Embora os sintomas não motores — depressão, problemas com o sono e de memória, funcionamento do intestino, etc — não influenciem nos sintomas motores, eles podem agravar a condição clínica e a autonomia do paciente e de seu cuidador, trazendo mais sofrimento a alguém que já tem dificuldade de caminhar, por exemplo.

A Ayahuasca é feita com a combinação do cipó da Banisteriopsis caapi com o arbusto da Psychotria viridis

Usualmente, o chá é produzido pela combinação do cipó Banisteriopsis caapi e do arbusto Psychotria viridis, contudo, em algumas culturas, outras plantas podem ser adicionadas à mistura. Na literatura existem poucos estudos que avaliam os efeitos do chá e de seus componentes isolados em doenças neurodegenerativas como o Parkinson. “Vamos estudar, além do chá, e em um projeto futuro, os componentes isolados da ayahuasca para termos certeza se eles apresentam algum efeito relevante ou se precisam estar todos juntos.”

Os estudos disponíveis oferecem dados apenas de pesquisas baseadas em modelo celular, que incluem outras características moleculares da doença, ou resultados em pesquisa com animais, avaliando a interação da bebida com ansiedade e depressão. “A literatura mostra o desenvolvimento de estudos clínicos que avaliam os benefícios do uso da ayahuasca no tratamento de pacientes com depressão, e pessoas que fazem o uso de álcool e drogas, por exemplo”, afirma. “Contudo, a relação direta do chá com a doença como um todo ainda não foi estudada.”
- - - -
(Trabalho solicitado): Reproduza sem alterações uma parte do trecho sobre a ayahuasca. Comece nas palavras "Embora os sintomas" e pare depois de "caminhar, por exemplo.".
- - - -
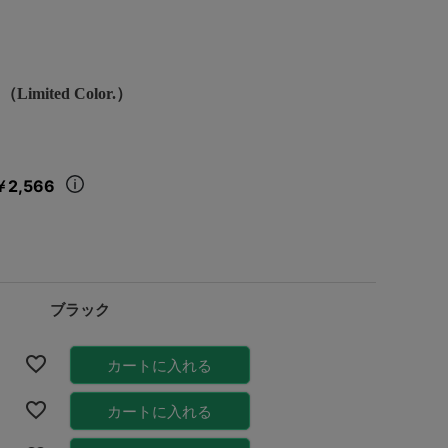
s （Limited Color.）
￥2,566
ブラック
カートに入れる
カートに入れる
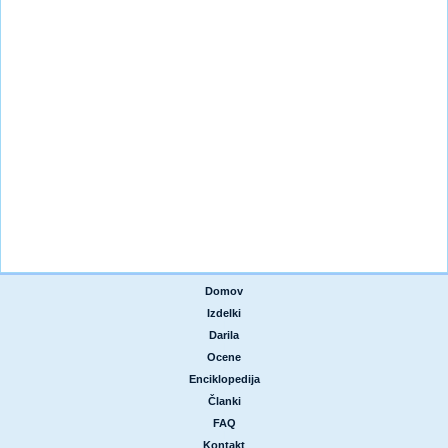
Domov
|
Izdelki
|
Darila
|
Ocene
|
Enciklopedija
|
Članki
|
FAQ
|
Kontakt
- - - -
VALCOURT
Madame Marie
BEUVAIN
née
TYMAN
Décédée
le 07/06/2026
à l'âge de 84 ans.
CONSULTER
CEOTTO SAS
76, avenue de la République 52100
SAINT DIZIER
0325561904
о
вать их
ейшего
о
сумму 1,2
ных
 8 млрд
- - - -
(Exercício resolvido):
Embora os sintomas não motores — depressão, problemas com o sono e de memória, funcionamento do intestino, etc — não influenciem nos sintomas motores, eles podem agravar a condição clínica e a autonomia do paciente e de seu cuidador, trazendo mais sofrimento a alguém que já tem dificuldade de caminhar, por exemplo.